:: What is needed ::
Restate the data below word for word, leaving nothing out.

:: Records shown ::
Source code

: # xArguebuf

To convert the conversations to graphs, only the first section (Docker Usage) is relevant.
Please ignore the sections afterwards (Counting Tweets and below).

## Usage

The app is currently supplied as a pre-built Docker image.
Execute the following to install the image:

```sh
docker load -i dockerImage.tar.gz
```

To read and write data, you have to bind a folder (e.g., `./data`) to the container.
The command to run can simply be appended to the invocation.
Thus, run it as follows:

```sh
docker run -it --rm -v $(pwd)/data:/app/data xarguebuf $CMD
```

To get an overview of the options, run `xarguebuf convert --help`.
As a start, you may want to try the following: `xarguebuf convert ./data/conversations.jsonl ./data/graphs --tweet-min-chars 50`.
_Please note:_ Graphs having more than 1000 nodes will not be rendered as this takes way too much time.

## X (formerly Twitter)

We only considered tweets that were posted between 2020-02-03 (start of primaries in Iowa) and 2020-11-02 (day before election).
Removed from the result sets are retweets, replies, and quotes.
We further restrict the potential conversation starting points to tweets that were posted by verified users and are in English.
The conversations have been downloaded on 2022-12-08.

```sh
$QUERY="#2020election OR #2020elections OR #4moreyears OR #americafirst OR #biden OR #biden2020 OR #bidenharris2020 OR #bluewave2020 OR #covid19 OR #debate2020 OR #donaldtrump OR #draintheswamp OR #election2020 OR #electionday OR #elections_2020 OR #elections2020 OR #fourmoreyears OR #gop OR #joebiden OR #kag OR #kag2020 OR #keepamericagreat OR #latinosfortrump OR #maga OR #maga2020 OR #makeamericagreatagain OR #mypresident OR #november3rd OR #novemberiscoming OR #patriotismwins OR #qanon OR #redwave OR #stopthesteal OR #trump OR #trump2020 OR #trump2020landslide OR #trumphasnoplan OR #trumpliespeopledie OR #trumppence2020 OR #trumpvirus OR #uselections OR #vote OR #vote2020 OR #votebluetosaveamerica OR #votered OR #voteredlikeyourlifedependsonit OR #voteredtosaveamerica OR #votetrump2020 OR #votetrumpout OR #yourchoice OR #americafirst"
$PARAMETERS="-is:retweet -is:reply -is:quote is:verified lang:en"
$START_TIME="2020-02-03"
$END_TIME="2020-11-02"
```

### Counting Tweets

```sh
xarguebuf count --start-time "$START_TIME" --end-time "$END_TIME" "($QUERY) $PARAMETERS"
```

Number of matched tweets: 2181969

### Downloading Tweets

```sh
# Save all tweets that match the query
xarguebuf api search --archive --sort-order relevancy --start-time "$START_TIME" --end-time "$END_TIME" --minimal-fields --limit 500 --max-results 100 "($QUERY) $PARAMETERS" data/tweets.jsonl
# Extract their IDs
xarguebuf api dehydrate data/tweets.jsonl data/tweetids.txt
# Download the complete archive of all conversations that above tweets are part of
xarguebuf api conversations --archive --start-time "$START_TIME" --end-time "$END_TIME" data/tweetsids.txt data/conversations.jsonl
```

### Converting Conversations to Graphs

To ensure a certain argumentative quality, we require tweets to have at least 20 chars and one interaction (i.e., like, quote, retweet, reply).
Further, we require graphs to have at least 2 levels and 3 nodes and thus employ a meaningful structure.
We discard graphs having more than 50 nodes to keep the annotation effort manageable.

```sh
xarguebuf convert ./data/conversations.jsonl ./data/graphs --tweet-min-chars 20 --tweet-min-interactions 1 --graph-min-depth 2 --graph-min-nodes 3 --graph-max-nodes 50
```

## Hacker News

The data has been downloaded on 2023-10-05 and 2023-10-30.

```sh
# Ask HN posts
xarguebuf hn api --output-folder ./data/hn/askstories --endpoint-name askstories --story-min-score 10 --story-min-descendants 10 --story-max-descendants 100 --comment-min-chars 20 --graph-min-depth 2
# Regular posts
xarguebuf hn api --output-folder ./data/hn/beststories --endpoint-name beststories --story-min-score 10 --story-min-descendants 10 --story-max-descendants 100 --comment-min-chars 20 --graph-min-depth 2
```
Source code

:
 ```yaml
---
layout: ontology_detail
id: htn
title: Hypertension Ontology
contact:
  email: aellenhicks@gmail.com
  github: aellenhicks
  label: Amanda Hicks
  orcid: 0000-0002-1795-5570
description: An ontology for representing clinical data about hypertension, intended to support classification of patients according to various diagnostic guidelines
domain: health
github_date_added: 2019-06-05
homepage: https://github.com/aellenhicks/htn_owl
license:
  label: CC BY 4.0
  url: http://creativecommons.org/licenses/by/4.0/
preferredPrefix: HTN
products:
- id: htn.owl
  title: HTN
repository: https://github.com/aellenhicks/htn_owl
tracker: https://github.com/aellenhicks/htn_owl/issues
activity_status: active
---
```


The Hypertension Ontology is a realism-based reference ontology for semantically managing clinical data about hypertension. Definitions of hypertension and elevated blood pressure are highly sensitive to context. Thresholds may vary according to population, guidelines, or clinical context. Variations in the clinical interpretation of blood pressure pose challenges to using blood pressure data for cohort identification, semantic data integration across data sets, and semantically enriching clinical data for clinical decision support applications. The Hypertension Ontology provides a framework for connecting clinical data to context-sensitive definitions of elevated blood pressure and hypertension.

:: Task output ::
Source code

: # xArguebuf

To convert the conversations to graphs, only the first section (Docker Usage) is relevant.
Please ignore the sections afterwards (Counting Tweets and below).

## Usage

The app is currently supplied as a pre-built Docker image.
Execute the following to install the image:

```sh
docker load -i dockerImage.tar.gz
```

To read and write data, you have to bind a folder (e.g., `./data`) to the container.
The command to run can simply be appended to the invocation.
Thus, run it as follows:

```sh
docker run -it --rm -v $(pwd)/data:/app/data xarguebuf $CMD
```

To get an overview of the options, run `xarguebuf convert --help`.
As a start, you may want to try the following: `xarguebuf convert ./data/conversations.jsonl ./data/graphs --tweet-min-chars 50`.
_Please note:_ Graphs having more than 1000 nodes will not be rendered as this takes way too much time.

## X (formerly Twitter)

We only considered tweets that were posted between 2020-02-03 (start of primaries in Iowa) and 2020-11-02 (day before election).
Removed from the result sets are retweets, replies, and quotes.
We further restrict the potential conversation starting points to tweets that were posted by verified users and are in English.
The conversations have been downloaded on 2022-12-08.

```sh
$QUERY="#2020election OR #2020elections OR #4moreyears OR #americafirst OR #biden OR #biden2020 OR #bidenharris2020 OR #bluewave2020 OR #covid19 OR #debate2020 OR #donaldtrump OR #draintheswamp OR #election2020 OR #electionday OR #elections_2020 OR #elections2020 OR #fourmoreyears OR #gop OR #joebiden OR #kag OR #kag2020 OR #keepamericagreat OR #latinosfortrump OR #maga OR #maga2020 OR #makeamericagreatagain OR #mypresident OR #november3rd OR #novemberiscoming OR #patriotismwins OR #qanon OR #redwave OR #stopthesteal OR #trump OR #trump2020 OR #trump2020landslide OR #trumphasnoplan OR #trumpliespeopledie OR #trumppence2020 OR #trumpvirus OR #uselections OR #vote OR #vote2020 OR #votebluetosaveamerica OR #votered OR #voteredlikeyourlifedependsonit OR #voteredtosaveamerica OR #votetrump2020 OR #votetrumpout OR #yourchoice OR #americafirst"
$PARAMETERS="-is:retweet -is:reply -is:quote is:verified lang:en"
$START_TIME="2020-02-03"
$END_TIME="2020-11-02"
```

### Counting Tweets

```sh
xarguebuf count --start-time "$START_TIME" --end-time "$END_TIME" "($QUERY) $PARAMETERS"
```

Number of matched tweets: 2181969

### Downloading Tweets

```sh
# Save all tweets that match the query
xarguebuf api search --archive --sort-order relevancy --start-time "$START_TIME" --end-time "$END_TIME" --minimal-fields --limit 500 --max-results 100 "($QUERY) $PARAMETERS" data/tweets.jsonl
# Extract their IDs
xarguebuf api dehydrate data/tweets.jsonl data/tweetids.txt
# Download the complete archive of all conversations that above tweets are part of
xarguebuf api conversations --archive --start-time "$START_TIME" --end-time "$END_TIME" data/tweetsids.txt data/conversations.jsonl
```

### Converting Conversations to Graphs

To ensure a certain argumentative quality, we require tweets to have at least 20 chars and one interaction (i.e., like, quote, retweet, reply).
Further, we require graphs to have at least 2 levels and 3 nodes and thus employ a meaningful structure.
We discard graphs having more than 50 nodes to keep the annotation effort manageable.

```sh
xarguebuf convert ./data/conversations.jsonl ./data/graphs --tweet-min-chars 20 --tweet-min-interactions 1 --graph-min-depth 2 --graph-min-nodes 3 --graph-max-nodes 50
```

## Hacker News

The data has been downloaded on 2023-10-05 and 2023-10-30.

```sh
# Ask HN posts
xarguebuf hn api --output-folder ./data/hn/askstories --endpoint-name askstories --story-min-score 10 --story-min-descendants 10 --story-max-descendants 100 --comment-min-chars 20 --graph-min-depth 2
# Regular posts
xarguebuf hn api --output-folder ./data/hn/beststories --endpoint-name beststories --story-min-score 10 --story-min-descendants 10 --story-max-descendants 100 --comment-min-chars 20 --graph-min-depth 2
```
Source code

:
 ```yaml
---
layout: ontology_detail
id: htn
title: Hypertension Ontology
contact:
  email: aellenhicks@gmail.com
  github: aellenhicks
  label: Amanda Hicks
  orcid: 0000-0002-1795-5570
description: An ontology for representing clinical data about hypertension, intended to support classification of patients according to various diagnostic guidelines
domain: health
github_date_added: 2019-06-05
homepage: https://github.com/aellenhicks/htn_owl
license:
  label: CC BY 4.0
  url: http://creativecommons.org/licenses/by/4.0/
preferredPrefix: HTN
products:
- id: htn.owl
  title: HTN
repository: https://github.com/aellenhicks/htn_owl
tracker: https://github.com/aellenhicks/htn_owl/issues
activity_status: active
---
```


The Hypertension Ontology is a realism-based reference ontology for semantically managing clinical data about hypertension. Definitions of hypertension and elevated blood pressure are highly sensitive to context. Thresholds may vary according to population, guidelines, or clinical context. Variations in the clinical interpretation of blood pressure pose challenges to using blood pressure data for cohort identification, semantic data integration across data sets, and semantically enriching clinical data for clinical decision support applications. The Hypertension Ontology provides a framework for connecting clinical data to context-sensitive definitions of elevated blood pressure and hypertension.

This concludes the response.